Under the terms of the agreement, Vodafone will also receive a 10% equity stake in Ziggo Group, which will house both the Dutch operations and Liberty’s Belgian subsidiary, Telenet. The deal values VodafoneZiggo at approximately 7.1x its projected 2025 adjusted EBITDA. Shares of Vodafone rose 4% in London trading following the announcement, as investors cheered the cash infusion and continued portfolio simplification under CEO Margherita Della Valle.

Investor Implications & Market Sentiment

For institutional investors, the deal represents a “cleaner” equity story for both telecommunications giants. Vodafone secures immediate liquidity to shore up its balance sheet while retaining “upside” through its 10% minority interest. “This transaction delivers €1 billion in cash to Vodafone, and we have the potential for further value creation through our 10% stake in Ziggo Group, a business with greater scale,” said Della Valle.

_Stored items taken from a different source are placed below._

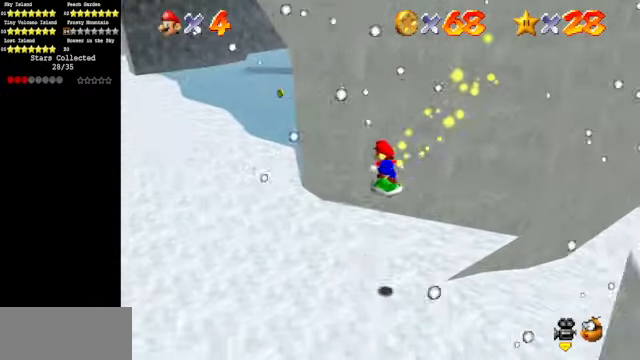
{"buttons": [], "left_stick": "up-left", "events": []}
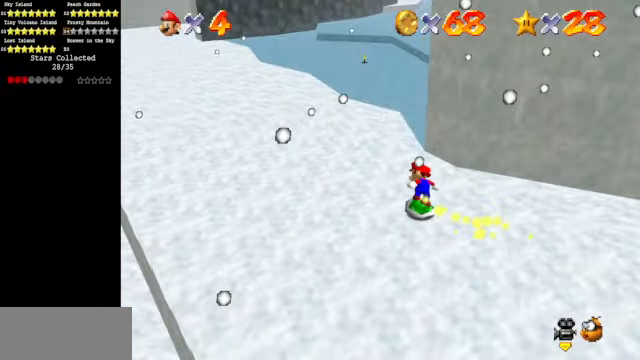
{"buttons": [], "left_stick": "up", "events": [[267, "left_stick", "up"]]}
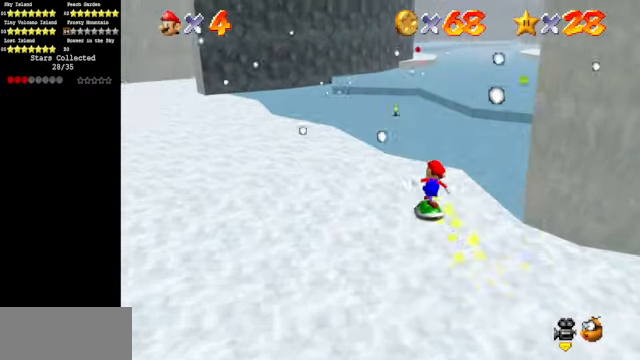
{"buttons": [], "left_stick": "up", "events": []}
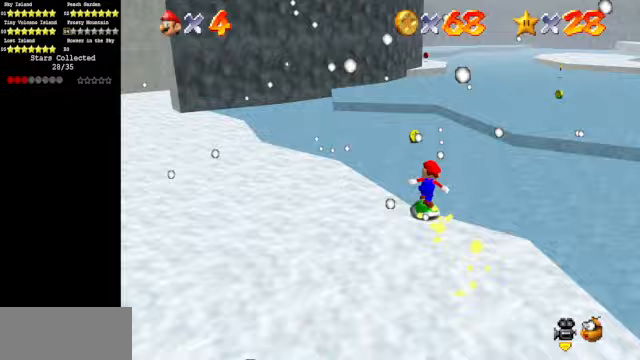
{"buttons": [], "left_stick": "up", "events": []}
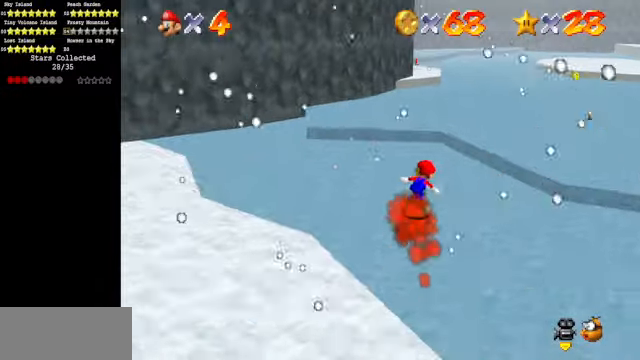
{"buttons": [], "left_stick": "up-right", "events": [[267, "A", "down"], [400, "A", "up"], [400, "left_stick", "up-right"]]}
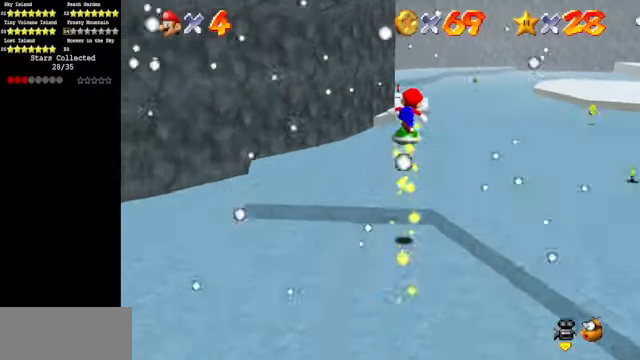
{"buttons": [], "left_stick": "up", "events": [[133, "left_stick", "up"]]}
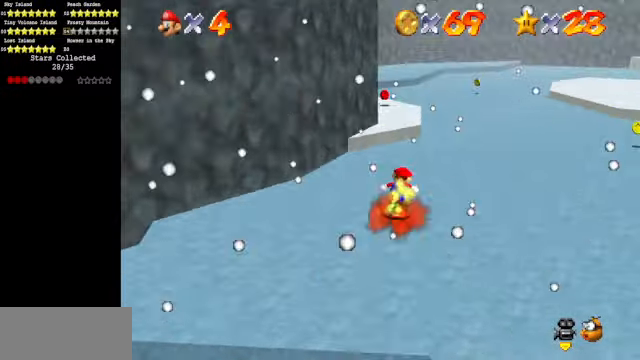
{"buttons": ["C_DOWN", "C_RIGHT"], "left_stick": "center", "events": [[133, "A", "down"], [367, "A", "up"], [400, "left_stick", "center"], [467, "C_DOWN", "down"], [467, "C_RIGHT", "down"]]}
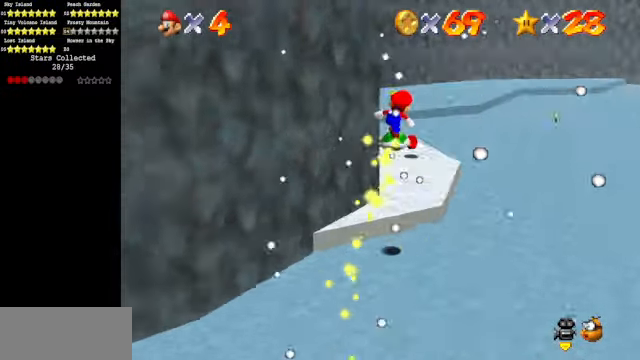
{"buttons": [], "left_stick": "up", "events": [[100, "C_DOWN", "up"], [133, "C_RIGHT", "up"], [333, "left_stick", "up"]]}
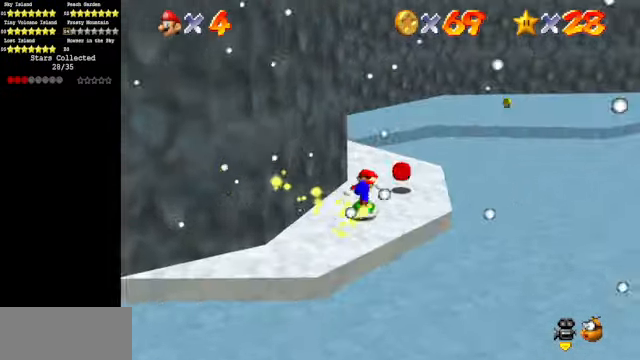
{"buttons": ["C_DOWN", "C_LEFT"], "left_stick": "up-right", "events": [[33, "left_stick", "up-right"], [233, "A", "down"], [267, "A", "up"], [433, "C_LEFT", "down"], [467, "C_DOWN", "down"]]}
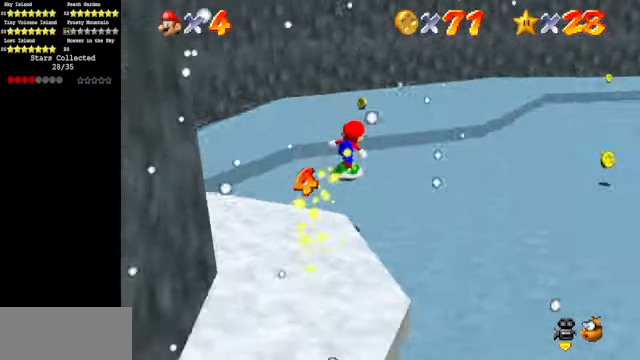
{"buttons": ["A"], "left_stick": "up", "events": [[33, "left_stick", "up"], [67, "C_DOWN", "up"], [67, "C_LEFT", "up"], [467, "A", "down"]]}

Liberty Global, meanwhile, is pursuing a “pure-play” regional strategy. The company aims to list Ziggo Group on the Euronext Amsterdam exchange in 2027 and subsequently spin off its remaining 90% stake to shareholders. This mirrors Liberty’s recent successful spin-off of its Swiss business, Sunrise. Analysts suggest the move is designed to narrow the “conglomerate discount” that has long weighed on Liberty’s Nasdaq-listed shares.

The transition includes a decade-long service agreement where Vodafone will provide brand licensing and technical support for €625 million. Legally, the structure protects both entities; if the 2027 listing and spin-off do not occur within 18 months of closing—expected in H2 2026—Vodafone maintains a “put option” to sell its 10% stake to a third party.

Mike Fries, CEO of Liberty Global, described the move as creating a “regional powerhouse” capable of generating roughly €500 million in adjusted free cash flow by 2028. The deal remains subject to regulatory approvals from Dutch and European competition authorities.